> [EXERCISE PROMPT]
Return word for word the lines from the one containing "How many positive" through the final line below, leaving out the pictures.

━━━ DATA TO EXAMINE

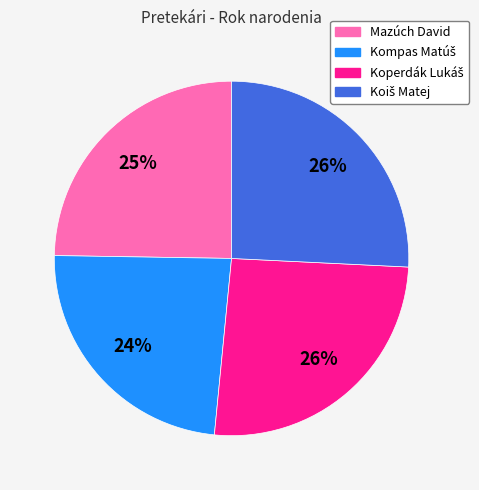

True or false: Mazúch David accounts for 25% of the total.

True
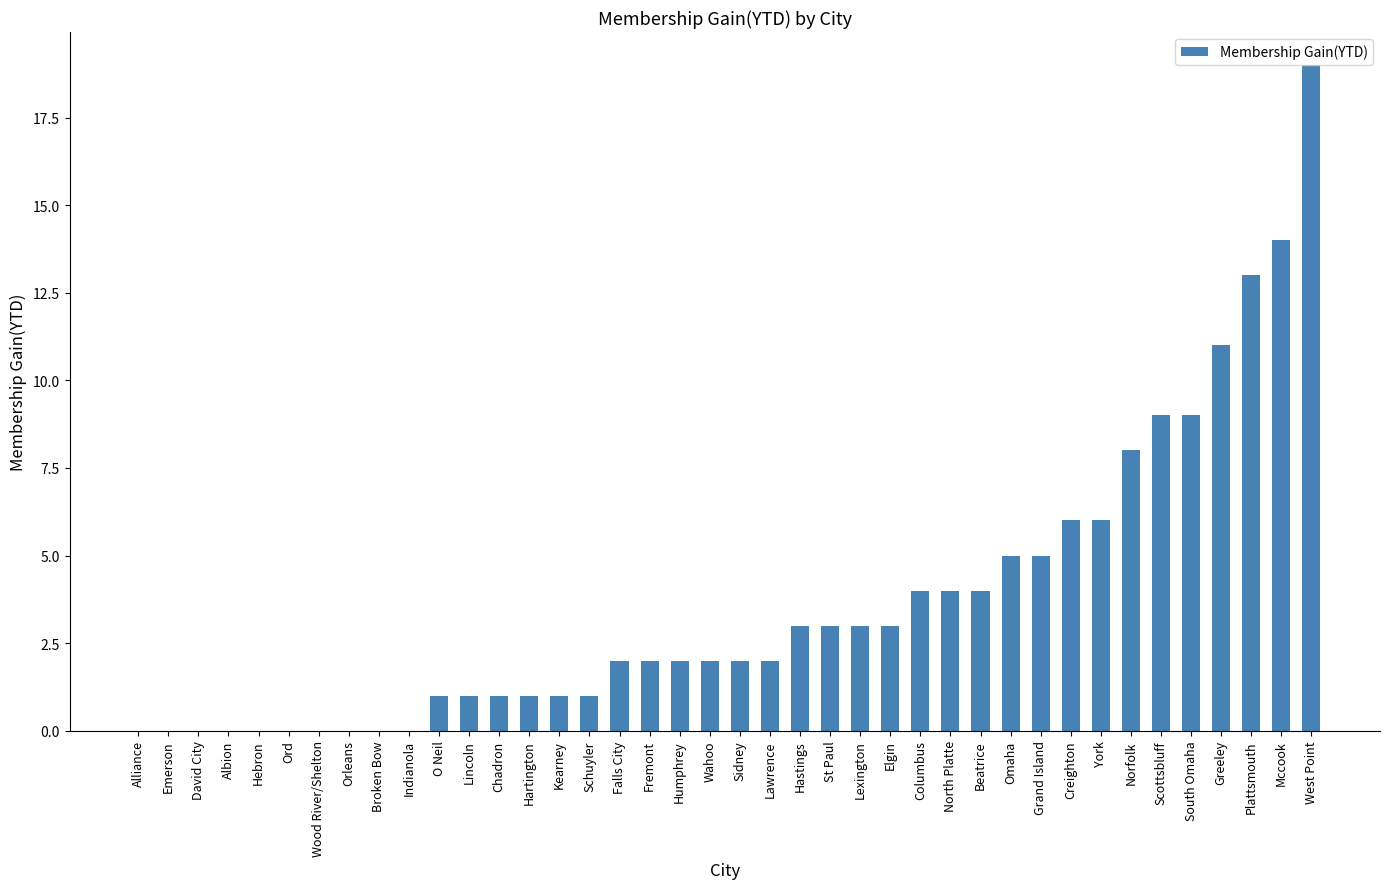

What is the maximum value shown in the chart?

19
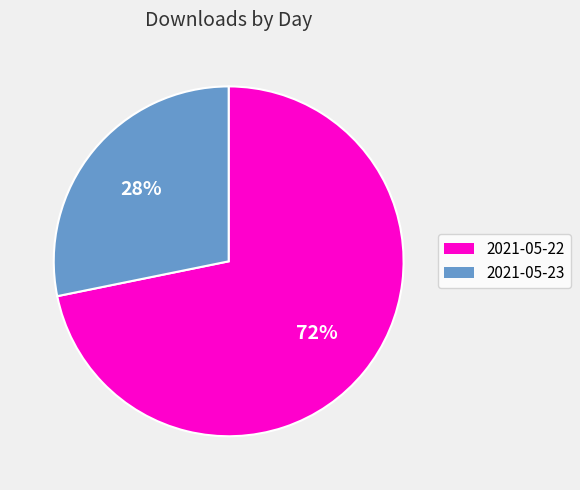

Count the number of slices in the pie.

2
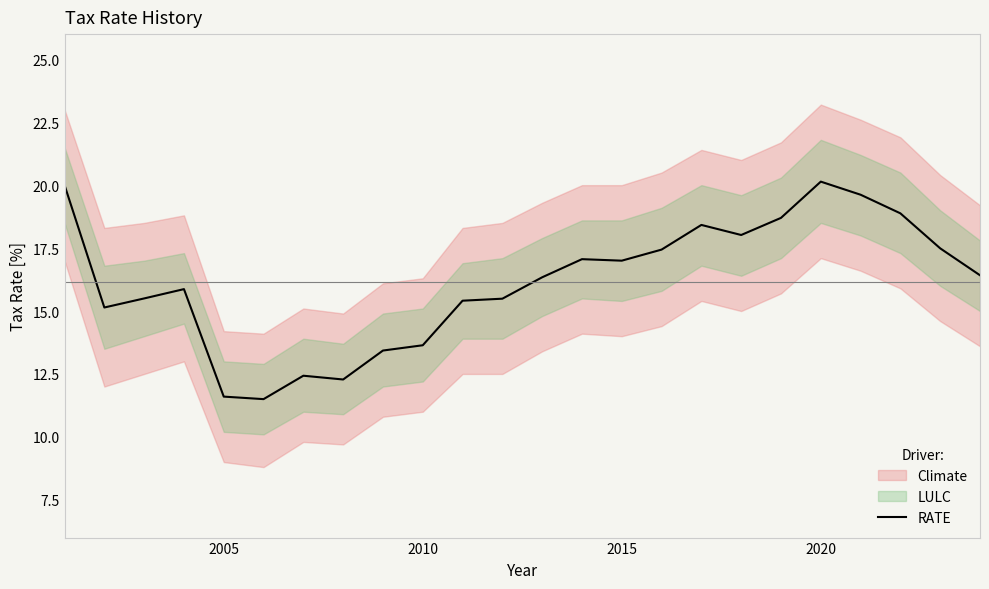

Does the chart have visible grid lines?

No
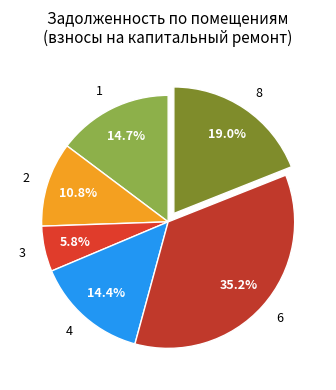

What is the total percentage of 2 and 3?

16.6%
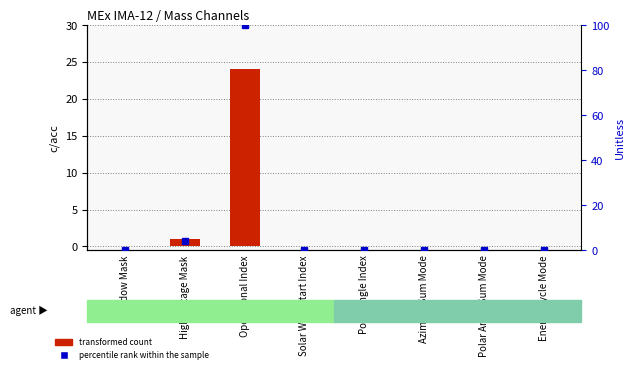

Between Polar Angle Sum Mode and High Voltage Mask, which is larger?

High Voltage Mask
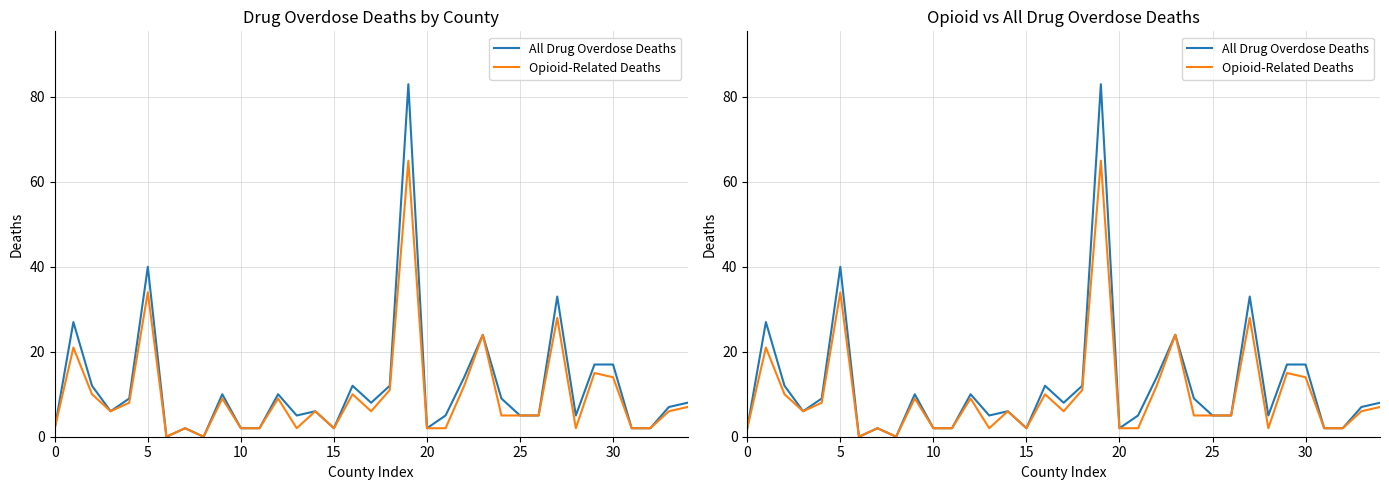

How many positive values does the All Drug Overdose Deaths series have?

33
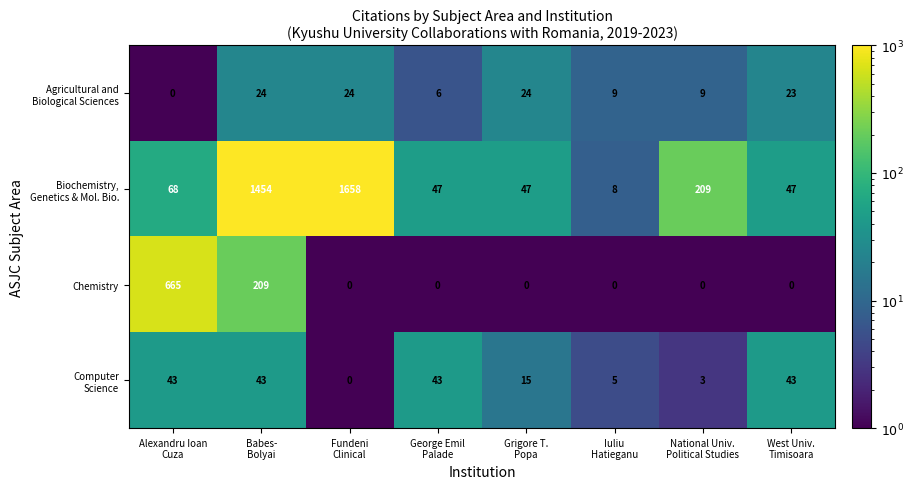

What is the difference between the maximum and second lowest values in the Chemistry series?

665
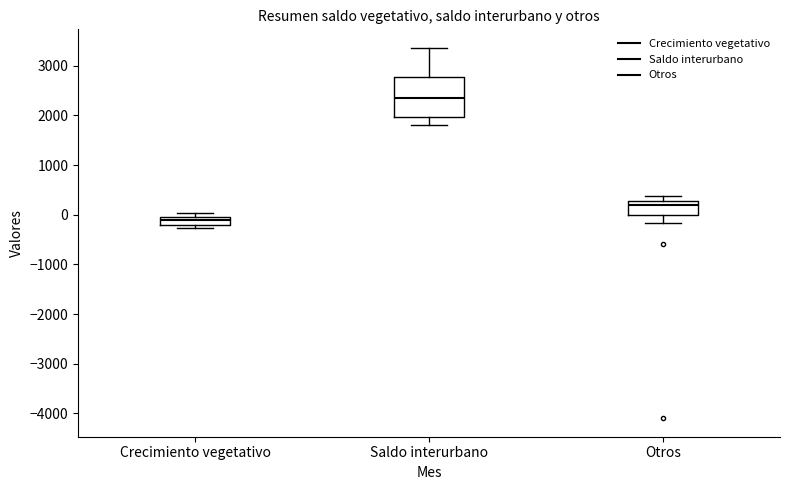

Reading left to right, transcribe this box plot: for each box, give where its median line is, the range the box spans, and where its two whiskers end, as read against the y-axis. The values are not printed on the chart, so give them approximately, as read against the axis.

Crecimiento vegetativo: median -100, box -200 to 0, whiskers -300 to 0 (above the box's upper edge)
Saldo interurbano: median 2300, box 2000 to 2800, whiskers 1800 to 3400
Otros: median 200, box 0 to 300, whiskers -200 to 400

━━━━━━

> [WRITTEN RESPONSE]
How many positive values does the All Drug Overdose Deaths series have?

33

What is the difference between the maximum and second lowest values in the Chemistry series?

665

Reading left to right, transcribe this box plot: for each box, give where its median line is, the range the box spans, and where its two whiskers end, as read against the y-axis. The values are not printed on the chart, so give them approximately, as read against the axis.

Crecimiento vegetativo: median -100, box -200 to 0, whiskers -300 to 0 (above the box's upper edge)
Saldo interurbano: median 2300, box 2000 to 2800, whiskers 1800 to 3400
Otros: median 200, box 0 to 300, whiskers -200 to 400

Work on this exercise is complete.